Die Dorfkirche Landow

Landow vor 25 Jahren – Carsten Zillich, Vorsitzender des Freundeskreises „Kirche zu Landow“, erinnert sich...

„Im Südwesten der Insel Rügen führte 1991 ein völlig ausgefahrener Feldweg in das ehemalige Pfarrdorf Landow. Auf einer leichten Anhöhe über dem  Überschwemmungsgebiet des Boddens erhebt sich bescheiden die ehemalige Pfarrkirche in einem Kranz riesiger Kastanien. Bauschäden an der Kirche dokumentieren, dass sie aufgegeben wurde. Friedhof und Park sind verwildert. Das Innere der Kirche macht einen völlig verwahrlosten Eindruck. Man schaut in den offenen Dachraum. Die demontierten Deckenbretter des Kirchsaals stapeln sich im gewölbten Chor. Spuren der Bemalung und einer Misshandlung sind erkennbar. Wo sind Kanzel und Taufe geblieben? Auf dem Mensablock ist der Torso des Altars aufgerichtet worden, davor ein Segmentbogen-Brett mit Kerzen bestückt. In den Mauernischen und auf den Fensterbänken sind aus Ziegelsteinen Kerzenständer geworden. Stühle verheißen Veranstaltungen. Der Kirchenraum strahlt den morbiden Charme einer vergangenen Schönheit aus.

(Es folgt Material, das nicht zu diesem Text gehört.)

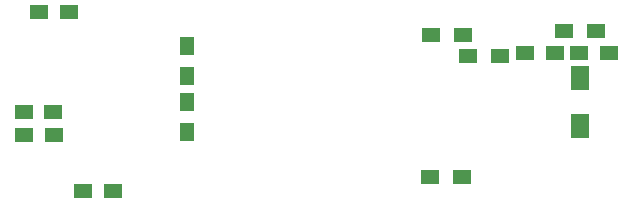
<source format=gbr>
G04 #@! TF.FileFunction,Paste,Bot*
%FSLAX46Y46*%
G04 Gerber Fmt 4.6, Leading zero omitted, Abs format (unit mm)*
G04 Created by KiCad (PCBNEW 4.0.4-stable) date 02/22/17 16:36:32*
%MOMM*%
%LPD*%
G01*
G04 APERTURE LIST*
%ADD10C,0.100000*%
%ADD11R,1.500000X1.250000*%
%ADD12R,1.250000X1.500000*%
%ADD13R,1.500000X1.300000*%
%ADD14R,1.600000X2.000000*%
G04 APERTURE END LIST*
D10*
D11*
X117640000Y-91690000D03*
X115140000Y-91690000D03*
X118850000Y-106860000D03*
X121350000Y-106860000D03*
X113850000Y-100170000D03*
X116350000Y-100170000D03*
X113870000Y-102110000D03*
X116370000Y-102110000D03*
X158810000Y-95170000D03*
X156310000Y-95170000D03*
D12*
X127670000Y-101870000D03*
X127670000Y-99370000D03*
X127670000Y-94630000D03*
X127670000Y-97130000D03*
D11*
X160870000Y-95180000D03*
X163370000Y-95180000D03*
D13*
X162300000Y-93330000D03*
X159600000Y-93330000D03*
X148230000Y-105720000D03*
X150930000Y-105720000D03*
X154130000Y-95470000D03*
X151430000Y-95470000D03*
X151000000Y-93680000D03*
X148300000Y-93680000D03*
D14*
X160920000Y-97350000D03*
X160920000Y-101350000D03*
M02*

</source>
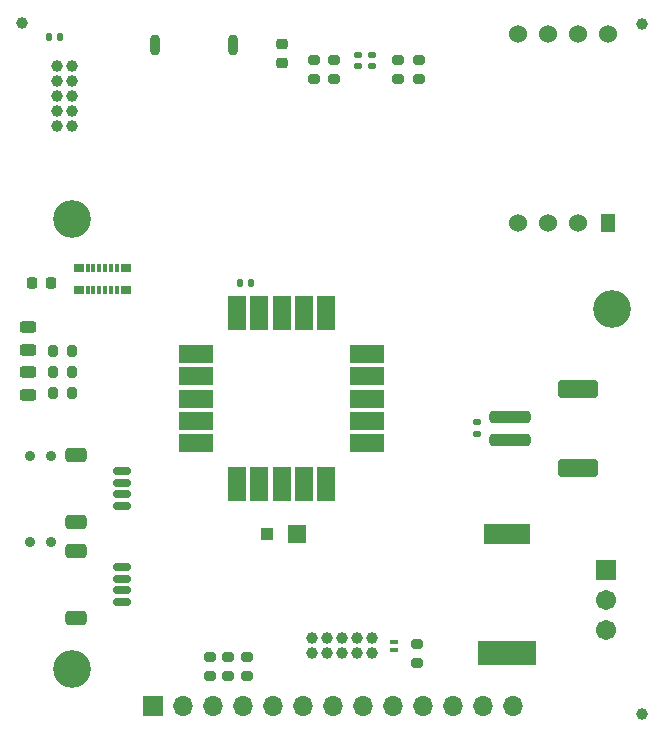
<source format=gbr>
G04 #@! TF.GenerationSoftware,KiCad,Pcbnew,(6.0.7)*
G04 #@! TF.CreationDate,2023-02-21T09:19:48-06:00*
G04 #@! TF.ProjectId,SapphineMinimal,53617070-6869-46e6-954d-696e696d616c,rev?*
G04 #@! TF.SameCoordinates,Original*
G04 #@! TF.FileFunction,Soldermask,Bot*
G04 #@! TF.FilePolarity,Negative*
%FSLAX46Y46*%
G04 Gerber Fmt 4.6, Leading zero omitted, Abs format (unit mm)*
G04 Created by KiCad (PCBNEW (6.0.7)) date 2023-02-21 09:19:48*
%MOMM*%
%LPD*%
G01*
G04 APERTURE LIST*
G04 Aperture macros list*
%AMRoundRect*
0 Rectangle with rounded corners*
0 $1 Rounding radius*
0 $2 $3 $4 $5 $6 $7 $8 $9 X,Y pos of 4 corners*
0 Add a 4 corners polygon primitive as box body*
4,1,4,$2,$3,$4,$5,$6,$7,$8,$9,$2,$3,0*
0 Add four circle primitives for the rounded corners*
1,1,$1+$1,$2,$3*
1,1,$1+$1,$4,$5*
1,1,$1+$1,$6,$7*
1,1,$1+$1,$8,$9*
0 Add four rect primitives between the rounded corners*
20,1,$1+$1,$2,$3,$4,$5,0*
20,1,$1+$1,$4,$5,$6,$7,0*
20,1,$1+$1,$6,$7,$8,$9,0*
20,1,$1+$1,$8,$9,$2,$3,0*%
G04 Aperture macros list end*
%ADD10C,3.200000*%
%ADD11C,0.990600*%
%ADD12C,0.889000*%
%ADD13C,0.500000*%
%ADD14O,0.900000X1.800000*%
%ADD15R,1.709999X1.709999*%
%ADD16C,1.709999*%
%ADD17R,1.700000X1.700000*%
%ADD18O,1.700000X1.700000*%
%ADD19RoundRect,0.140000X-0.170000X0.140000X-0.170000X-0.140000X0.170000X-0.140000X0.170000X0.140000X0*%
%ADD20RoundRect,0.200000X0.275000X-0.200000X0.275000X0.200000X-0.275000X0.200000X-0.275000X-0.200000X0*%
%ADD21R,1.270000X1.524000*%
%ADD22C,1.524000*%
%ADD23RoundRect,0.200000X0.200000X0.275000X-0.200000X0.275000X-0.200000X-0.275000X0.200000X-0.275000X0*%
%ADD24R,0.700000X0.400000*%
%ADD25RoundRect,0.243750X-0.456250X0.243750X-0.456250X-0.243750X0.456250X-0.243750X0.456250X0.243750X0*%
%ADD26RoundRect,0.200000X-0.275000X0.200000X-0.275000X-0.200000X0.275000X-0.200000X0.275000X0.200000X0*%
%ADD27C,1.000000*%
%ADD28R,3.000000X1.500000*%
%ADD29R,1.500000X3.000000*%
%ADD30R,1.000000X1.000000*%
%ADD31RoundRect,0.140000X0.140000X0.170000X-0.140000X0.170000X-0.140000X-0.170000X0.140000X-0.170000X0*%
%ADD32RoundRect,0.150000X0.625000X-0.150000X0.625000X0.150000X-0.625000X0.150000X-0.625000X-0.150000X0*%
%ADD33RoundRect,0.250000X0.650000X-0.350000X0.650000X0.350000X-0.650000X0.350000X-0.650000X-0.350000X0*%
%ADD34RoundRect,0.140000X-0.140000X-0.170000X0.140000X-0.170000X0.140000X0.170000X-0.140000X0.170000X0*%
%ADD35R,5.000000X2.000000*%
%ADD36R,4.000000X1.700000*%
%ADD37R,1.500000X1.500000*%
%ADD38RoundRect,0.250000X-1.500000X0.250000X-1.500000X-0.250000X1.500000X-0.250000X1.500000X0.250000X0*%
%ADD39RoundRect,0.250001X-1.449999X0.499999X-1.449999X-0.499999X1.449999X-0.499999X1.449999X0.499999X0*%
%ADD40RoundRect,0.218750X0.218750X0.256250X-0.218750X0.256250X-0.218750X-0.256250X0.218750X-0.256250X0*%
%ADD41R,0.863600X0.787400*%
%ADD42R,0.355600X0.787400*%
%ADD43RoundRect,0.218750X-0.256250X0.218750X-0.256250X-0.218750X0.256250X-0.218750X0.256250X0.218750X0*%
G04 APERTURE END LIST*
D10*
X82042000Y-121920000D03*
X82042000Y-83820000D03*
X127762000Y-91440000D03*
D11*
X80768846Y-70858618D03*
X82038846Y-70858618D03*
X80768846Y-72128618D03*
X82038846Y-72128618D03*
X80768846Y-73398618D03*
X82038846Y-73398618D03*
X80768846Y-74668618D03*
X82038846Y-74668618D03*
X80768846Y-75938618D03*
X82038846Y-75938618D03*
D12*
X80298846Y-103938515D03*
X78498846Y-103938515D03*
D11*
X107436278Y-119321818D03*
X107436278Y-120591818D03*
X106166278Y-119321818D03*
X106166278Y-120591818D03*
X104896278Y-119321818D03*
X104896278Y-120591818D03*
X103626278Y-119321818D03*
X103626278Y-120591818D03*
X102356278Y-119321818D03*
X102356278Y-120591818D03*
D12*
X80298846Y-111230001D03*
X78498846Y-111230001D03*
D13*
X95702000Y-69122500D03*
X89102000Y-69122500D03*
D14*
X95702000Y-69122500D03*
X89102000Y-69122500D03*
D15*
X127260041Y-113581926D03*
D16*
X127260041Y-116121926D03*
X127260041Y-118661926D03*
D17*
X88915000Y-125095000D03*
D18*
X91455000Y-125095000D03*
X93995000Y-125095000D03*
X96535000Y-125095000D03*
X99075000Y-125095000D03*
X101615000Y-125095000D03*
X104155000Y-125095000D03*
X106695000Y-125095000D03*
X109235000Y-125095000D03*
X111775000Y-125095000D03*
X114315000Y-125095000D03*
X116855000Y-125095000D03*
X119395000Y-125095000D03*
D19*
X106318678Y-69972218D03*
X106318678Y-70932218D03*
D20*
X96869878Y-122585218D03*
X96869878Y-120935218D03*
D21*
X127420000Y-84200000D03*
D22*
X124880000Y-84200000D03*
X122340000Y-84200000D03*
X119800000Y-84200000D03*
X119800000Y-68200000D03*
X122340000Y-68200000D03*
X124880000Y-68200000D03*
X127420000Y-68200000D03*
D23*
X82099278Y-98544618D03*
X80449278Y-98544618D03*
D24*
X109341278Y-119657618D03*
X109341278Y-120357618D03*
D20*
X111246278Y-121467618D03*
X111246278Y-119817618D03*
D25*
X78353278Y-93035118D03*
X78353278Y-94910118D03*
D26*
X109671478Y-70389218D03*
X109671478Y-72039218D03*
D27*
X130296278Y-67302618D03*
D20*
X111449478Y-72039218D03*
X111449478Y-70389218D03*
D28*
X107016278Y-95252618D03*
X107016278Y-97152618D03*
X107016278Y-99052618D03*
X107016278Y-100952618D03*
X107016278Y-102852618D03*
D29*
X103616278Y-106252618D03*
X101716278Y-106252618D03*
X99816278Y-106252618D03*
X97916278Y-106252618D03*
X96016278Y-106252618D03*
D28*
X92616278Y-102852618D03*
X92616278Y-100952618D03*
X92616278Y-99052618D03*
X92616278Y-97152618D03*
X92616278Y-95252618D03*
D29*
X96016278Y-91852618D03*
X97916278Y-91852618D03*
X99816278Y-91852618D03*
X101716278Y-91852618D03*
X103616278Y-91852618D03*
D27*
X77819878Y-67251818D03*
D19*
X107487078Y-69972218D03*
X107487078Y-70932218D03*
D26*
X102559478Y-70389218D03*
X102559478Y-72039218D03*
X95295078Y-120935218D03*
X95295078Y-122585218D03*
D30*
X98546278Y-110482618D03*
D31*
X97248278Y-89273618D03*
X96288278Y-89273618D03*
D23*
X82099278Y-94988618D03*
X80449278Y-94988618D03*
D32*
X86322278Y-116300618D03*
X86322278Y-115300618D03*
X86322278Y-114300618D03*
X86322278Y-113300618D03*
D33*
X82447278Y-112000618D03*
X82447278Y-117600618D03*
D32*
X86322278Y-108172618D03*
X86322278Y-107172618D03*
X86322278Y-106172618D03*
X86322278Y-105172618D03*
D33*
X82447278Y-103872618D03*
X82447278Y-109472618D03*
D20*
X93720278Y-122585218D03*
X93720278Y-120935218D03*
D23*
X82099278Y-96766618D03*
X80449278Y-96766618D03*
D27*
X130296278Y-125722618D03*
D20*
X104286678Y-72039218D03*
X104286678Y-70389218D03*
D34*
X80133878Y-68420218D03*
X81093878Y-68420218D03*
D35*
X118866278Y-120637618D03*
D36*
X118866278Y-110487618D03*
D25*
X78353278Y-96845118D03*
X78353278Y-98720118D03*
D19*
X116326278Y-101061818D03*
X116326278Y-102021818D03*
D37*
X101086278Y-110482618D03*
D38*
X119183846Y-100592618D03*
X119183846Y-102592618D03*
D39*
X124933846Y-98242618D03*
X124933846Y-104942618D03*
D40*
X80283778Y-89273618D03*
X78708778Y-89273618D03*
D41*
X82645878Y-88029018D03*
D42*
X83393400Y-88029018D03*
X83886922Y-88029018D03*
X84380444Y-88029018D03*
X84873966Y-88029018D03*
X85367488Y-88029018D03*
X85861010Y-88029018D03*
D41*
X86608278Y-88029018D03*
X86608278Y-89857818D03*
D42*
X85861010Y-89857818D03*
X85367488Y-89857818D03*
X84873966Y-89857818D03*
X84380444Y-89857818D03*
X83886922Y-89857818D03*
X83393400Y-89857818D03*
D41*
X82645878Y-89857818D03*
D43*
X99816278Y-69055118D03*
X99816278Y-70630118D03*
M02*

</source>
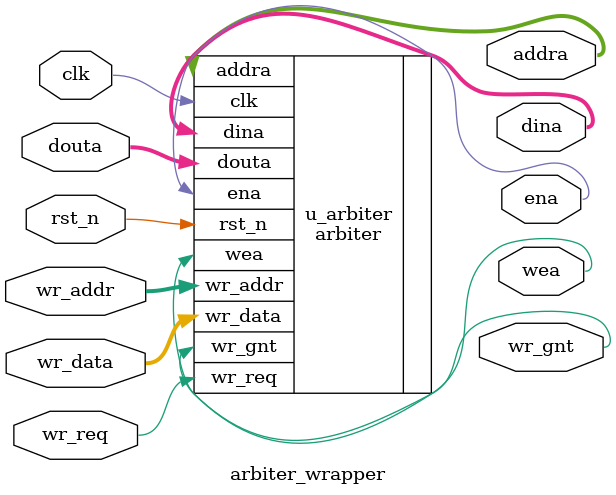
<source format=v>
`timescale 1ns / 1ps

module arbiter_wrapper (
  input clk,
  input rst_n,

  /* Interface for User Logic */
  input           wr_req,
  output          wr_gnt,
  input  [   9:0] wr_addr,
  input  [1023:0] wr_data,

  /* Interface for VRF */
  output [   9:0] addra,
  input  [1023:0] douta,
  output [1023:0] dina,
  output          ena,
  output          wea
);

  // Instantiate the arbiter module
  arbiter u_arbiter (
    .clk    (clk),
    .rst_n  (rst_n),
    .wr_req (wr_req),
    .wr_gnt (wr_gnt),
    .wr_addr(wr_addr),
    .wr_data(wr_data),
    .addra  (addra),
    .douta  (douta),
    .dina   (dina),
    .ena    (ena),
    .wea    (wea)
  );

endmodule

</source>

Die Festspiele Mecklenburg-Vorpommern haben sich durch die Künstlerin Annelise Hoge dafür gewinnen lassen, hier ein Konzert durchzuführen. Die Bretter sollen dafür ins Freie verlagert werden. Frau Hoge hat bereits mit ihren Bildern und mit Kerzen den Raum zu einem einzigartigen Konzertsaal verzaubert. Die Festspiele haben ihn kurzzeitig zum Leben erweckt, und inzwischen ist daraus die von Ostern bis in den Herbst offene Kultur- und Wegekirche Landow geworden. Der Kirchen- und Landschaftsraum ist ein gern besuchter „magischer Ort“, wie ihn später der Pianist Matthias Kirschnereit benannt hat.“

 

Seitdem findet in Landow alljährlich das Kammermusikfest statt und die Kirche ist damit die älteste, jährlich genutzte Spielstätte der Festspiele Mecklenburg-Vorpommern. Ohne die tatkräftige Unterstützung durch Familie Zillich, die die Festspiele seit dem ersten Konzert begleitet, wäre der jährliche Besuch der Festspiele MV nicht möglich: Sie stellen den Musikern während des Musikfests ihre privaten Räumlichkeiten zum Proben, Verweilen und Innehalten zur Verfügung, sie empfangen sowohl das Team als auch die Musiker mit großer Herzlichkeit, sie kümmern sich um das leibliche Wohl und sind stets parat, wenn irgendjemand irgendetwas benötigt.

Die Dorfkirche Landow hat sich seit ihrer allmählichen Wiedererrichtung zu einem wahren Schmuckstück auf Rügen entwickelt. Doch gerade die uneingeschränkte Freundlichkeit von Familie Zillich, mit der sie alle Gäste empfangen, macht den ganz besonderen Reiz der ältesten Spielstätte der Festspiele MV aus.